Caro Holdings Inc. reported a significant decline in financial performance for the six months ending September 30, 2025, with revenues dropping to $7.2 million from $24.4 million in the same period last year, marking a decrease of approximately 70%. The company also experienced a net loss of $118.2 million, slightly higher than the $114.6 million loss reported for the same period in 2024. The decrease in revenue was attributed to reduced customer engagement and operational challenges, while the increase in net loss was primarily due to higher interest expenses and costs associated with convertible notes.
In terms of operational metrics, Caro Holdings saw a decrease in customer activity, with revenues for the three months ending September 30, 2025, falling to $1,229 from $5,626 in the previous year, a decline of 78%. Operating expenses also decreased by 25% to $34.5 million, down from $46.1 million, largely due to reduced advertising and consulting fees. However, other expenses surged by 76% to $48.5 million, driven by increased interest expenses related to convertible notes. The company's total current assets increased slightly to $264.1 million, while current liabilities rose to $1.73 billion, resulting in a working capital deficiency of $1.46 billion.
Strategically, Caro Holdings has been focusing on expanding its digital presence and enhancing its product offerings. The company is in the process of acquiring a marketplace provider in the spirits industry, which is expected to be completed in the first quarter of 2026. This acquisition involves issuing up to 12.55 million shares based on the achievement of specific revenue milestones. Additionally, the company has developed a full-cycle AI automation framework aimed at improving operational efficiency for small and mid-sized businesses, which is currently being piloted with select clients.

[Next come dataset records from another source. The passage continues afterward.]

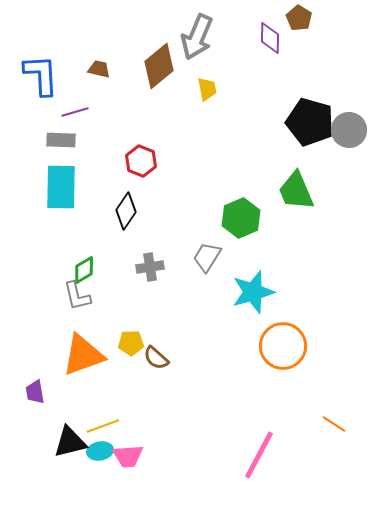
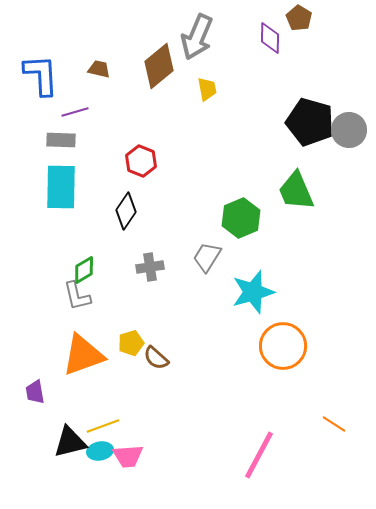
yellow pentagon: rotated 15 degrees counterclockwise
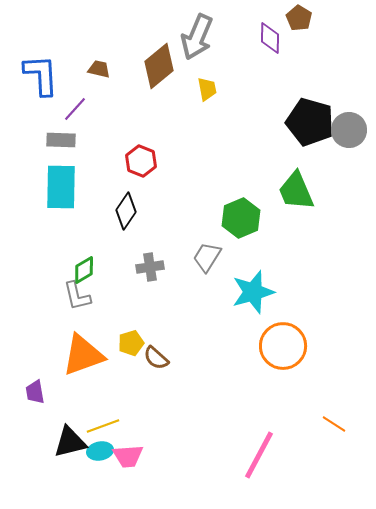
purple line: moved 3 px up; rotated 32 degrees counterclockwise
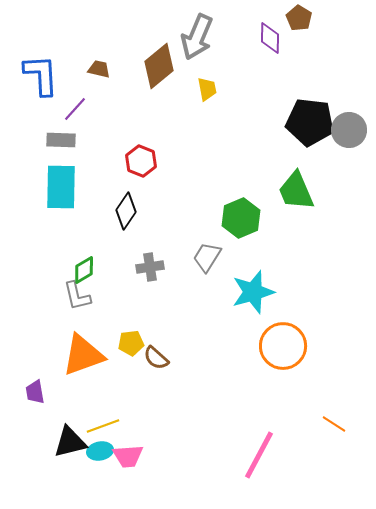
black pentagon: rotated 9 degrees counterclockwise
yellow pentagon: rotated 10 degrees clockwise
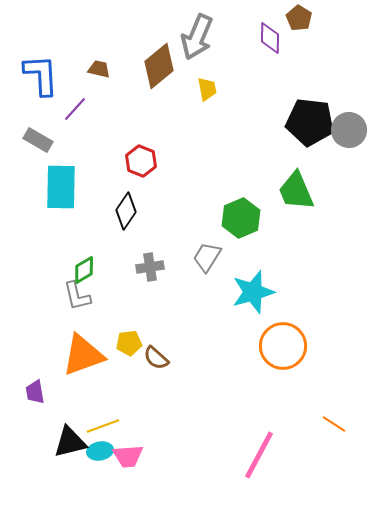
gray rectangle: moved 23 px left; rotated 28 degrees clockwise
yellow pentagon: moved 2 px left
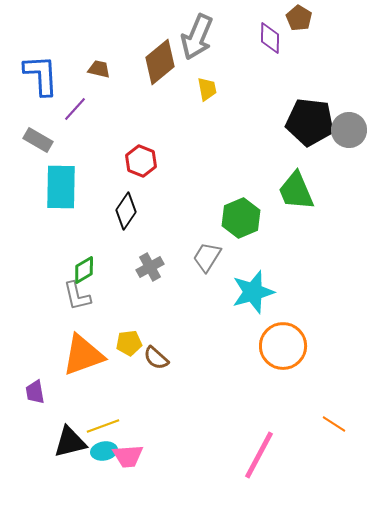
brown diamond: moved 1 px right, 4 px up
gray cross: rotated 20 degrees counterclockwise
cyan ellipse: moved 4 px right
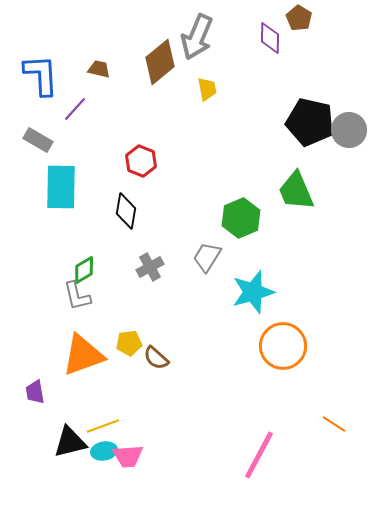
black pentagon: rotated 6 degrees clockwise
black diamond: rotated 24 degrees counterclockwise
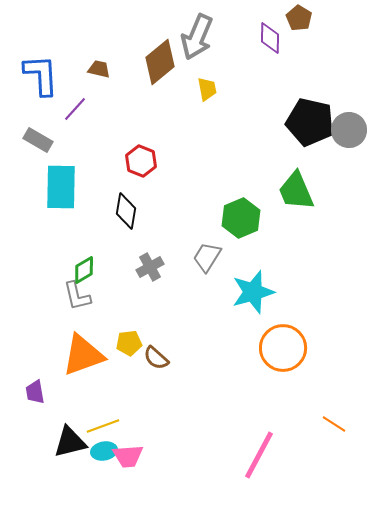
orange circle: moved 2 px down
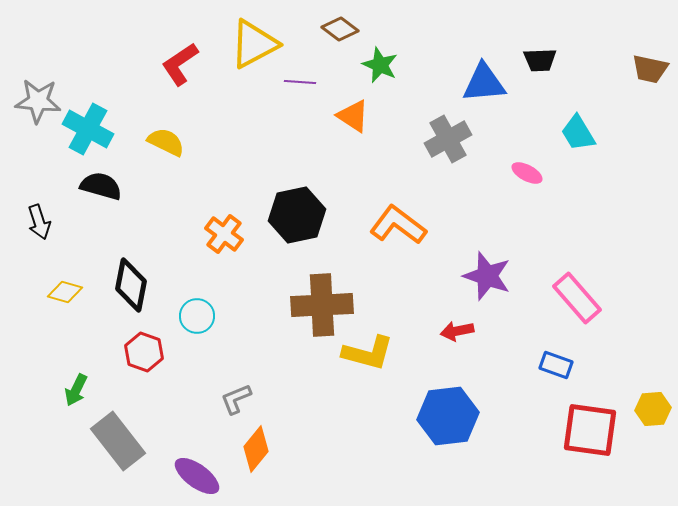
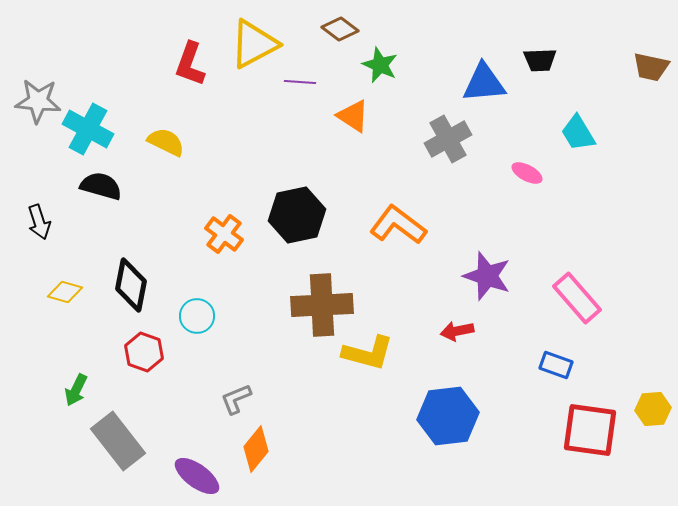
red L-shape: moved 10 px right; rotated 36 degrees counterclockwise
brown trapezoid: moved 1 px right, 2 px up
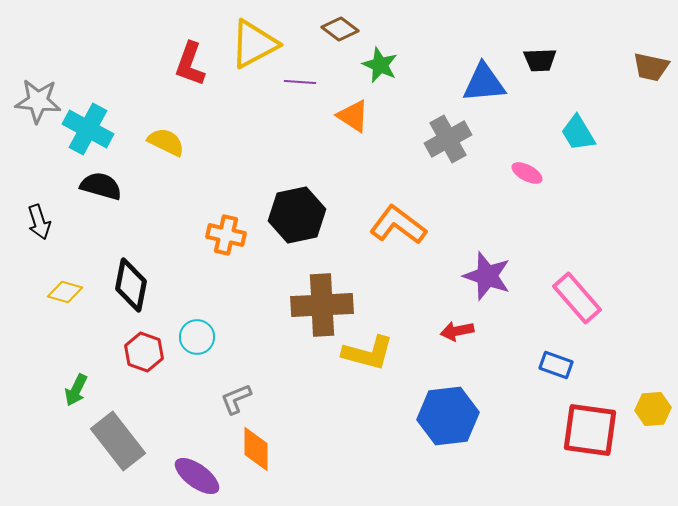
orange cross: moved 2 px right, 1 px down; rotated 24 degrees counterclockwise
cyan circle: moved 21 px down
orange diamond: rotated 39 degrees counterclockwise
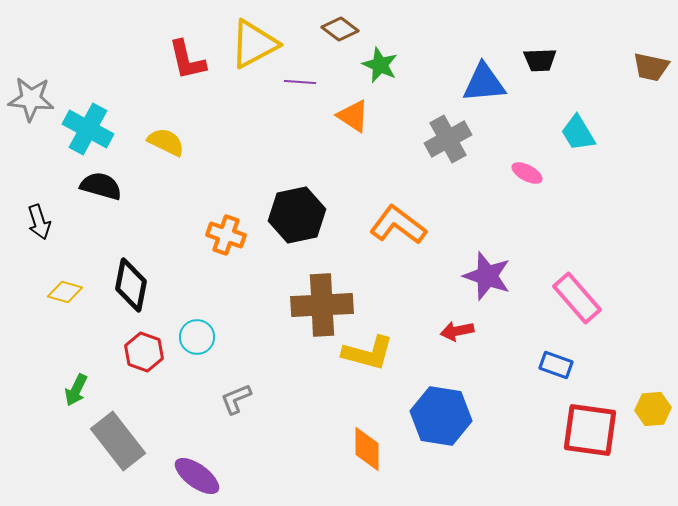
red L-shape: moved 3 px left, 4 px up; rotated 33 degrees counterclockwise
gray star: moved 7 px left, 2 px up
orange cross: rotated 6 degrees clockwise
blue hexagon: moved 7 px left; rotated 16 degrees clockwise
orange diamond: moved 111 px right
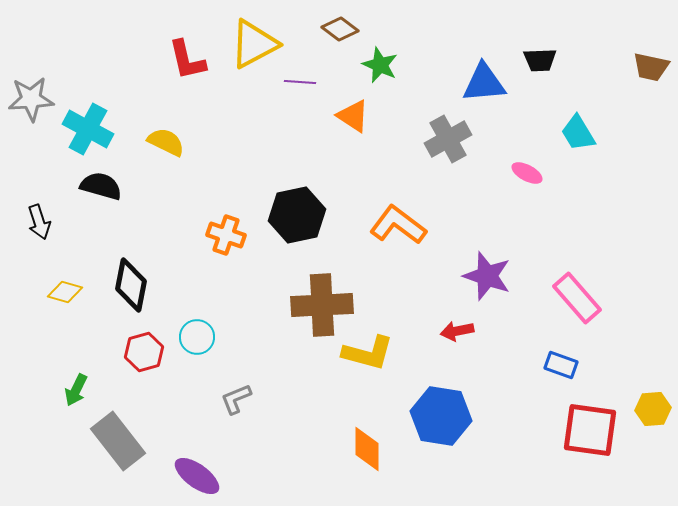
gray star: rotated 9 degrees counterclockwise
red hexagon: rotated 24 degrees clockwise
blue rectangle: moved 5 px right
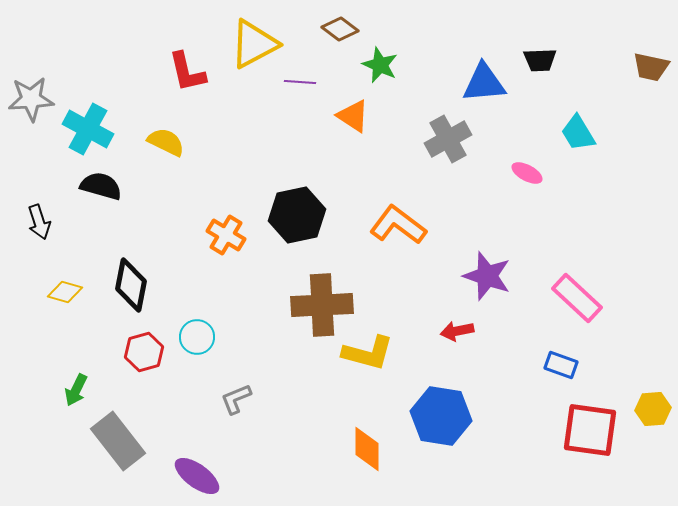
red L-shape: moved 12 px down
orange cross: rotated 12 degrees clockwise
pink rectangle: rotated 6 degrees counterclockwise
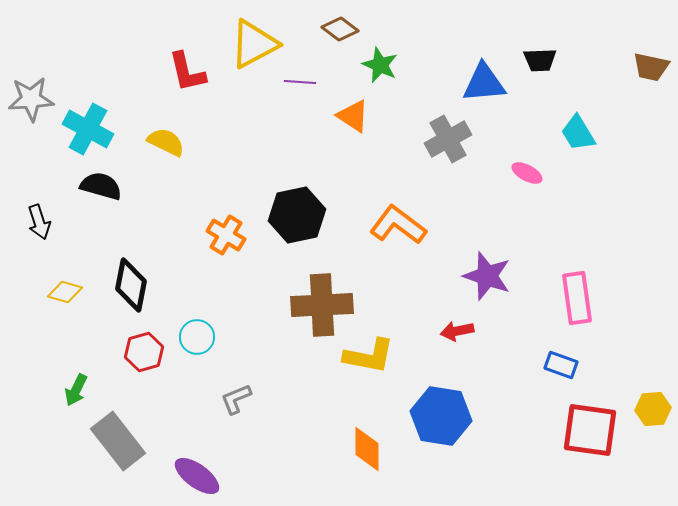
pink rectangle: rotated 39 degrees clockwise
yellow L-shape: moved 1 px right, 3 px down; rotated 4 degrees counterclockwise
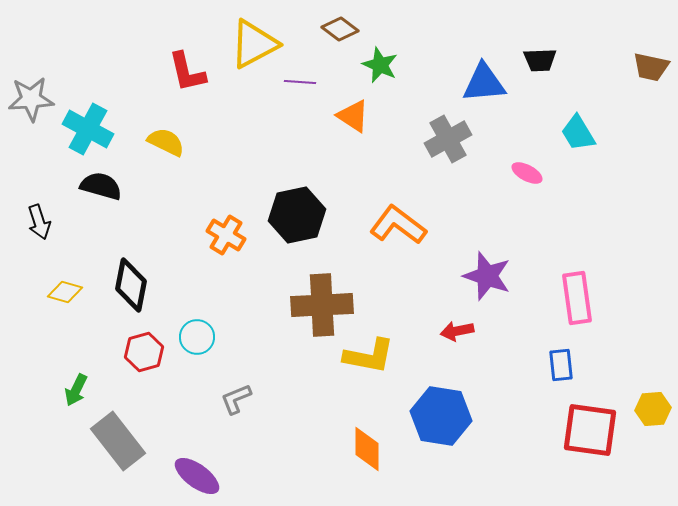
blue rectangle: rotated 64 degrees clockwise
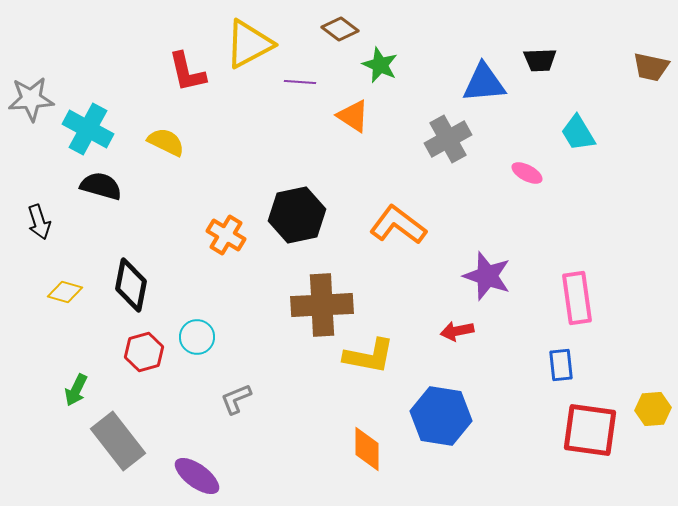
yellow triangle: moved 5 px left
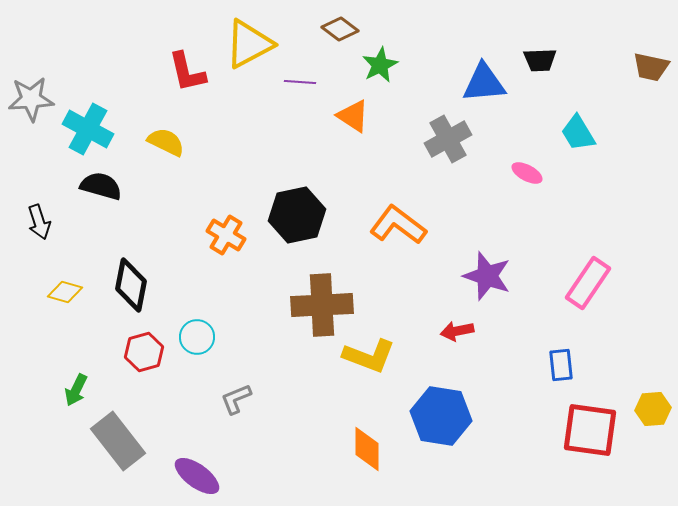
green star: rotated 21 degrees clockwise
pink rectangle: moved 11 px right, 15 px up; rotated 42 degrees clockwise
yellow L-shape: rotated 10 degrees clockwise
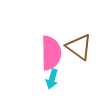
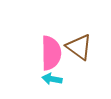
cyan arrow: rotated 84 degrees clockwise
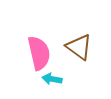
pink semicircle: moved 12 px left; rotated 12 degrees counterclockwise
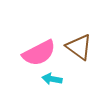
pink semicircle: rotated 76 degrees clockwise
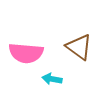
pink semicircle: moved 13 px left; rotated 32 degrees clockwise
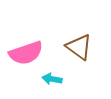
pink semicircle: rotated 24 degrees counterclockwise
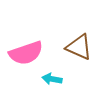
brown triangle: rotated 12 degrees counterclockwise
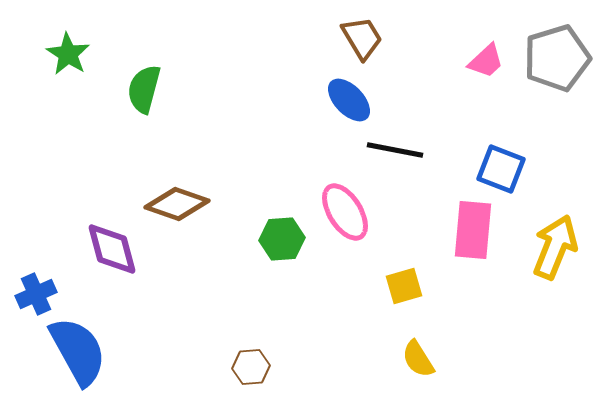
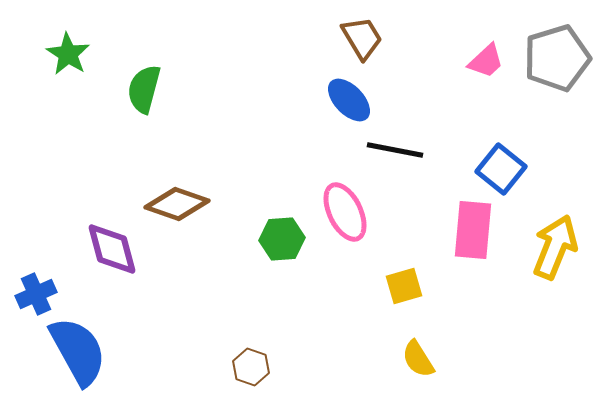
blue square: rotated 18 degrees clockwise
pink ellipse: rotated 6 degrees clockwise
brown hexagon: rotated 24 degrees clockwise
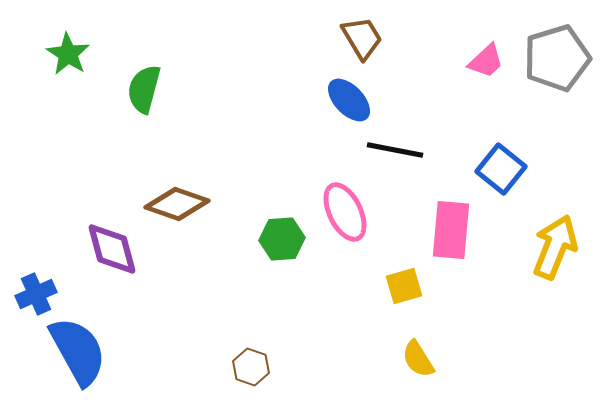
pink rectangle: moved 22 px left
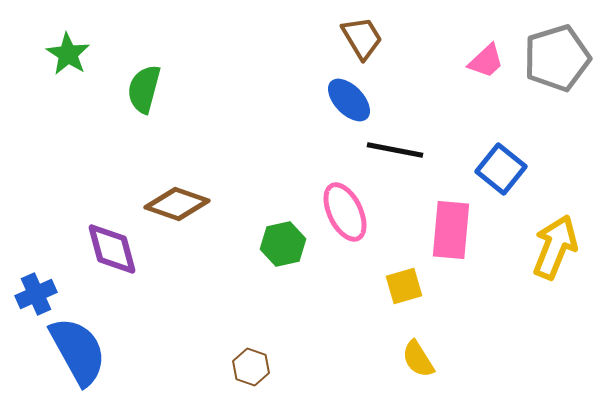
green hexagon: moved 1 px right, 5 px down; rotated 9 degrees counterclockwise
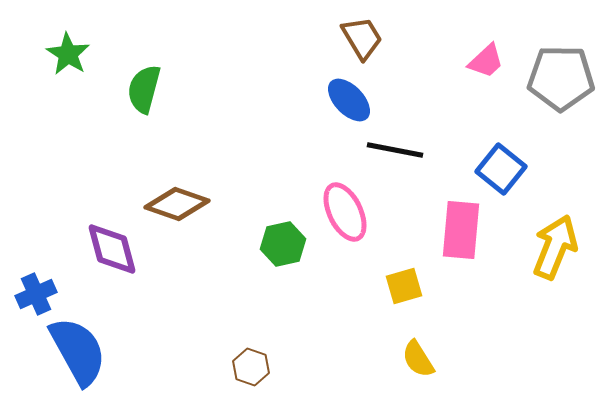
gray pentagon: moved 4 px right, 20 px down; rotated 18 degrees clockwise
pink rectangle: moved 10 px right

Caro Holdings continues to face challenges related to its accumulated deficit, which stood at $1.91 billion as of September 30, 2025. The company has indicated that its ability to continue as a going concern is contingent upon raising additional capital and successfully implementing its business plan. Management has expressed optimism about securing funding and believes that ongoing product development and strategic partnerships will provide opportunities for growth. However, there are no assurances that additional funds will be available when needed or on terms acceptable to the company.
About Caro Holdings Inc.
Caro Holdings Inc. develops digital solutions for small to mid-sized retailers, offering B2B, B2C, and D2C platforms with integrated marketing, analytics, and e-commerce services. The company creates industry-specific marketplaces and AI automation tools to enhance client operations. Its core value lies in providing scalable, data-driven infrastructure to expand brands' digital presence across markets. The business model focuses on software development, strategic acquisitions, and client deployment.